### [THE REQUEST]
Write out the lines of the items below as a Markdown table with the columns Row and Line, numbering each row and skipping any blank lines. Leave the pictures out.

•••••

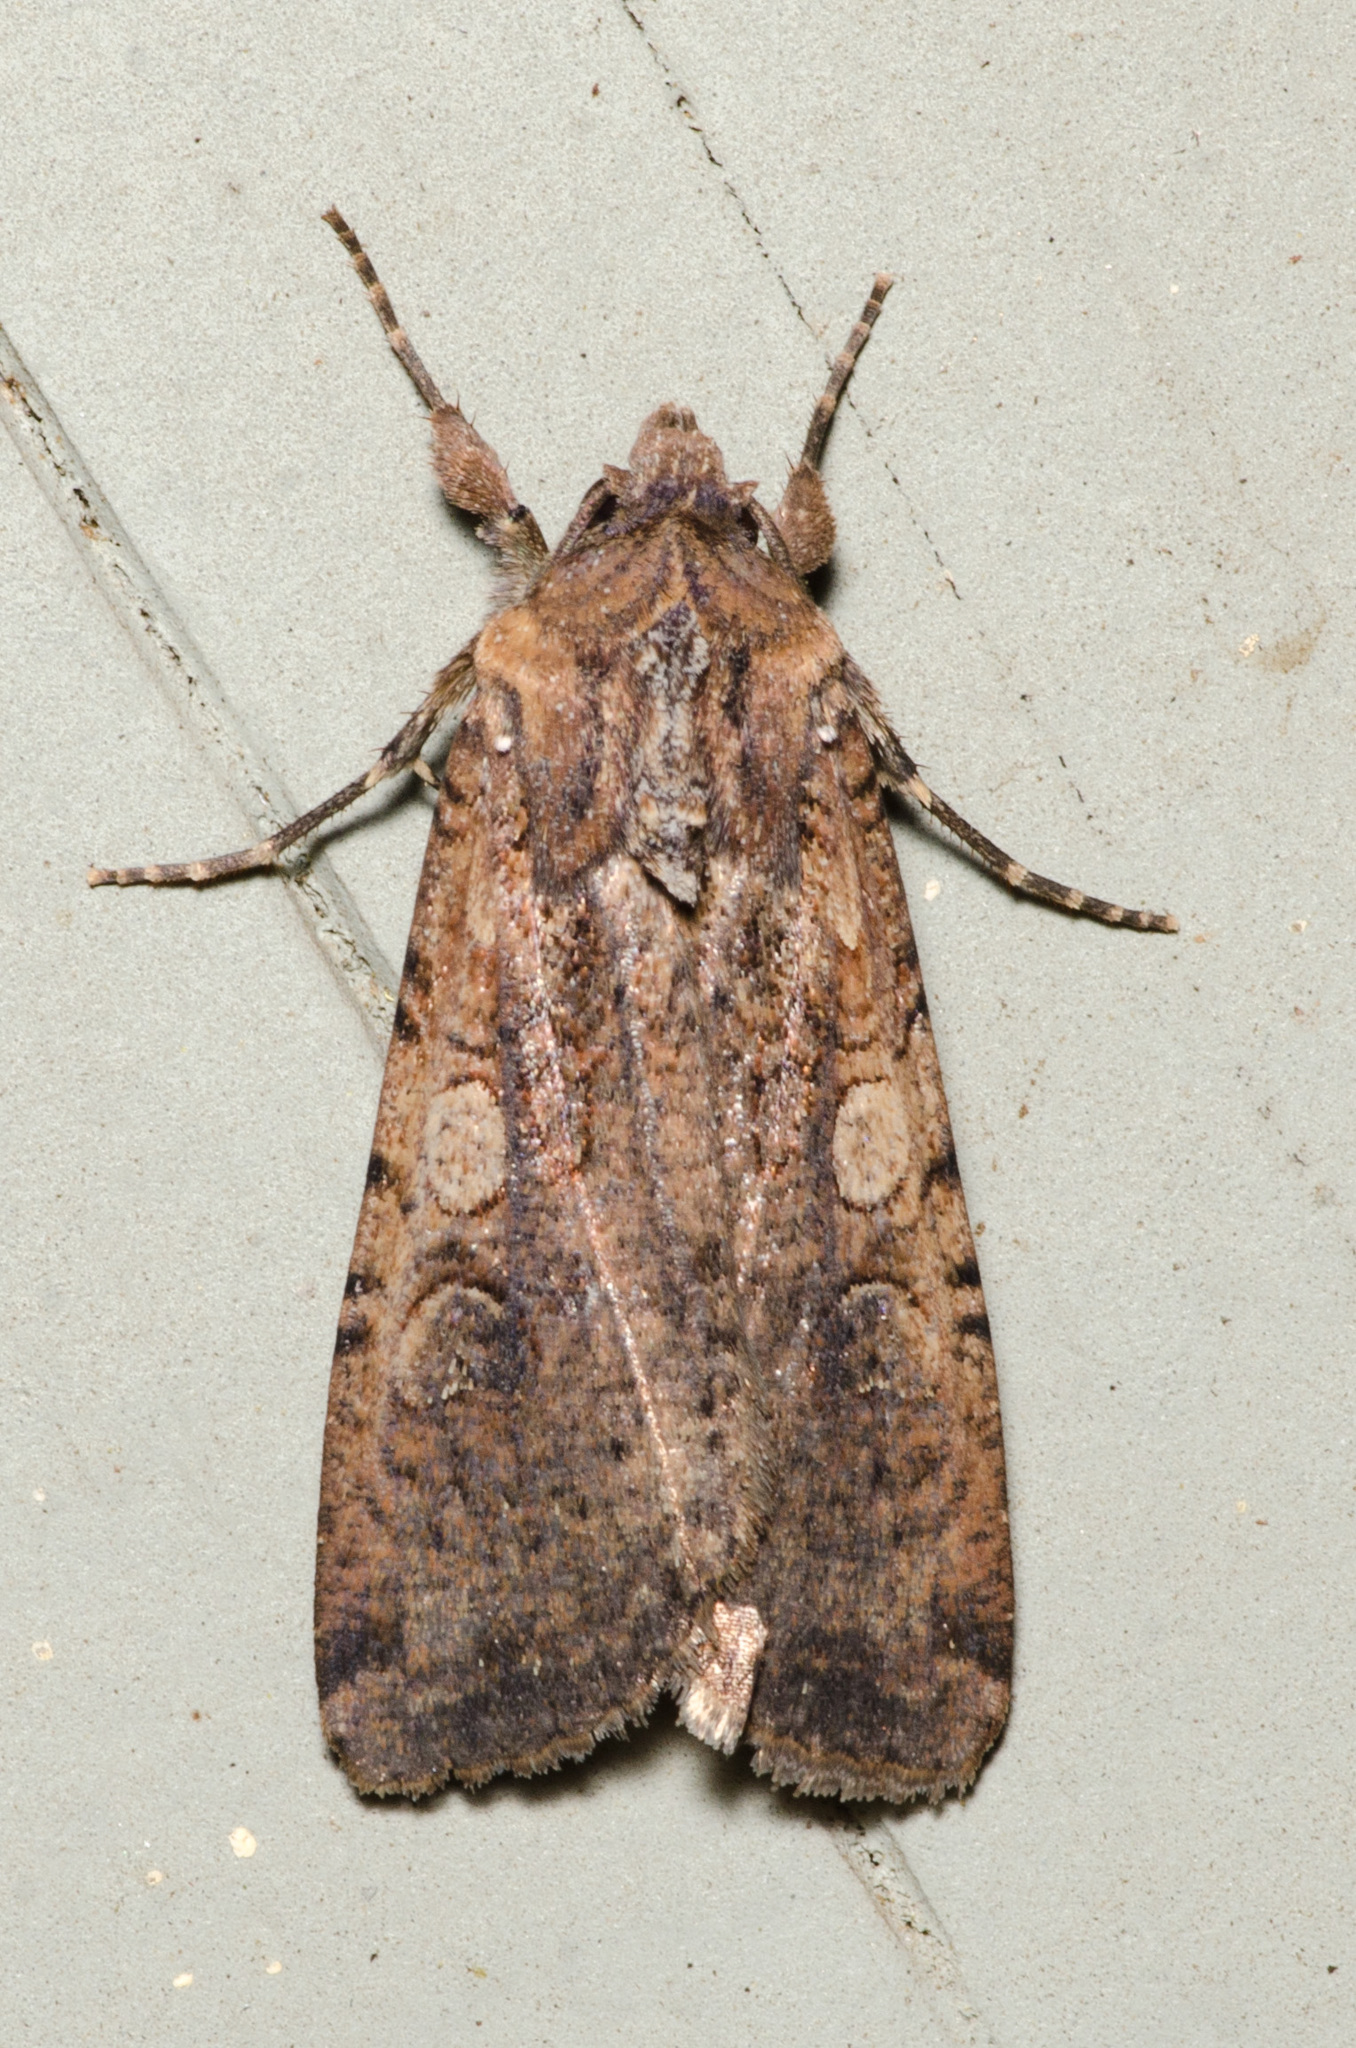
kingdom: Animalia
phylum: Arthropoda
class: Insecta
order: Lepidoptera
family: Noctuidae
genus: Peridroma
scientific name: Peridroma saucia
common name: Pearly underwing
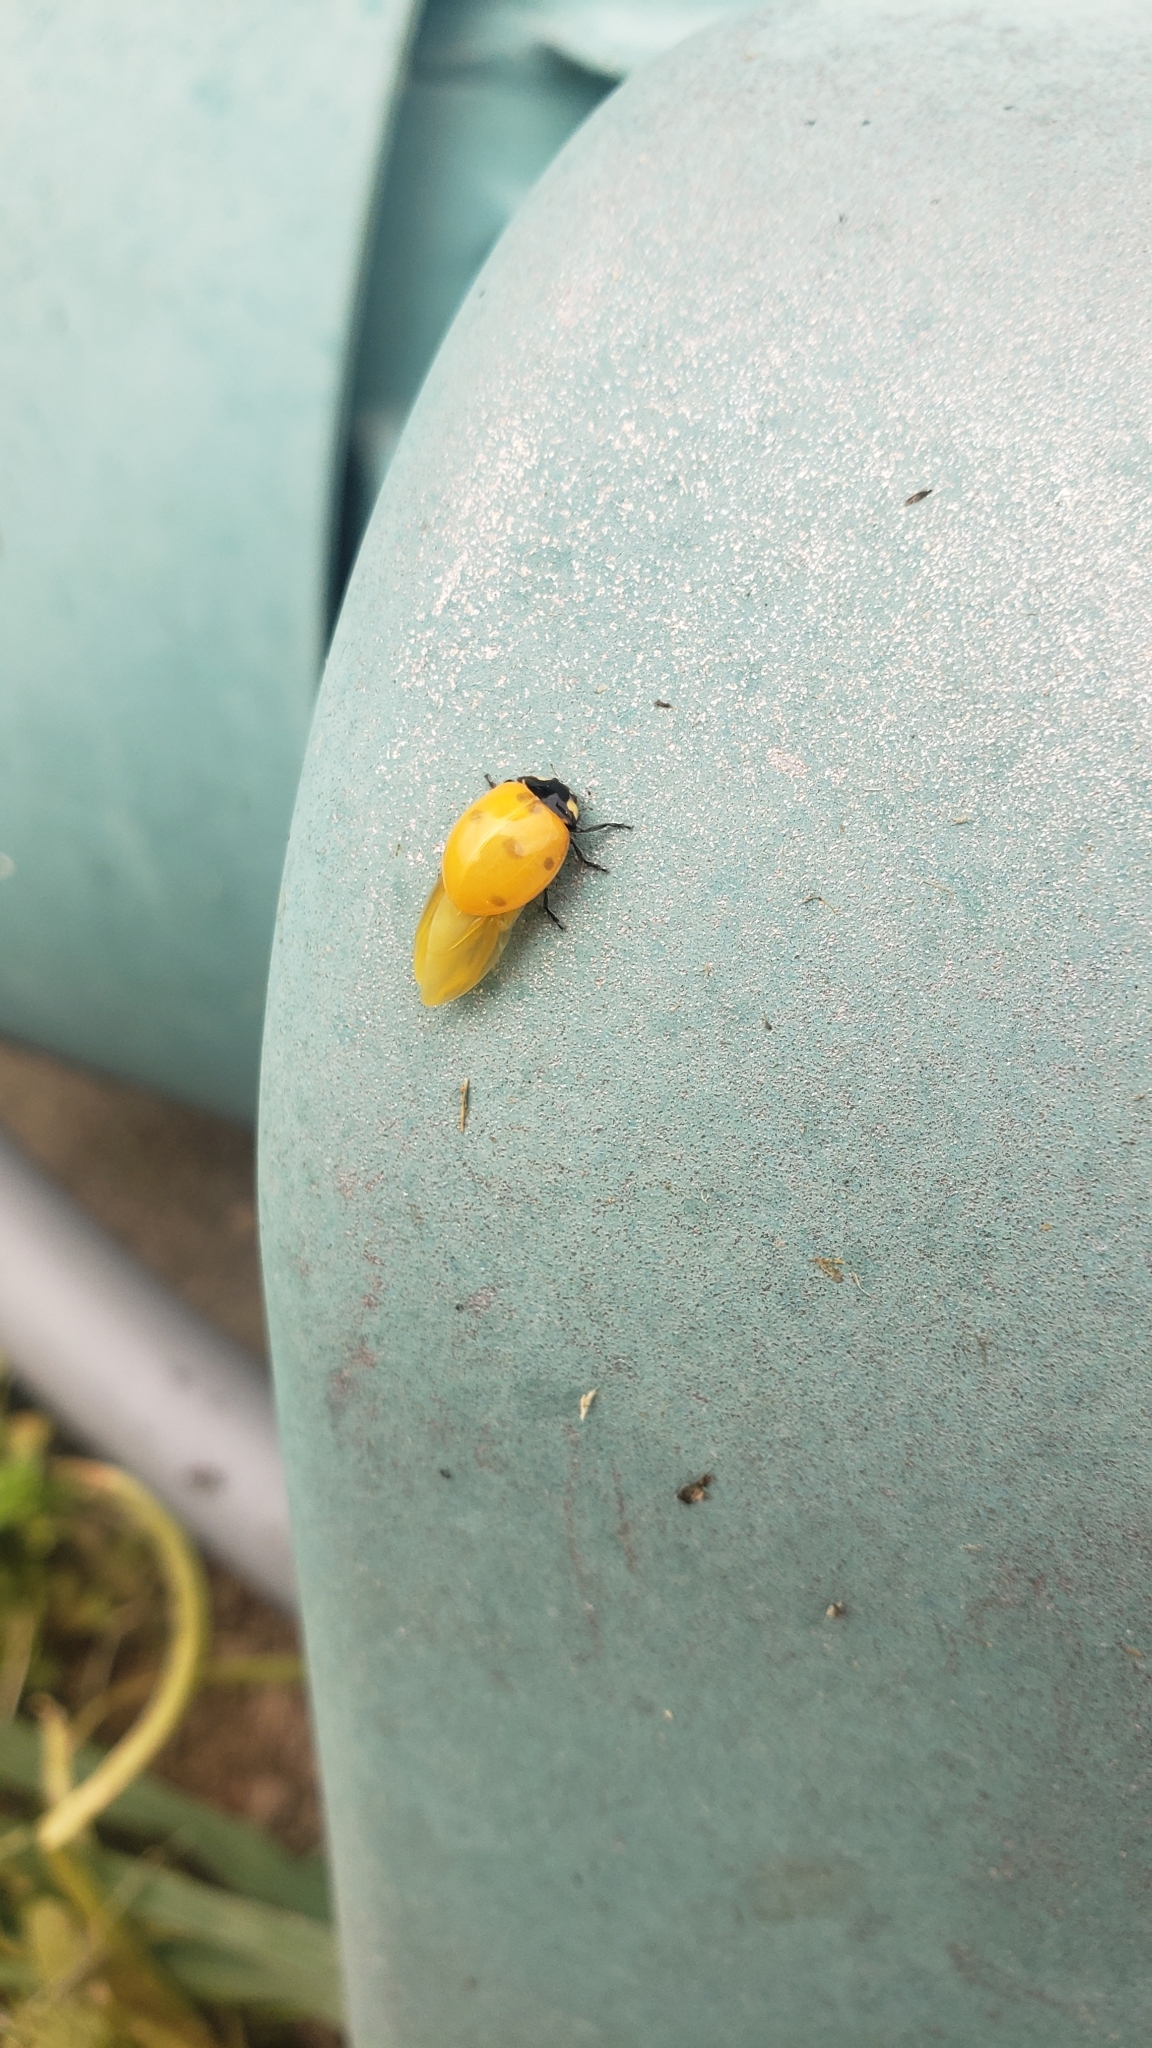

•••••

### [WRITTEN ANSWER]
| Row | Line |
|---|---|
| 1 | kingdom: Animalia |
| 2 | phylum: Arthropoda |
| 3 | class: Insecta |
| 4 | order: Lepidoptera |
| 5 | family: Noctuidae |
| 6 | genus: Peridroma |
| 7 | scientific name: Peridroma saucia |
| 8 | common name: Pearly underwing |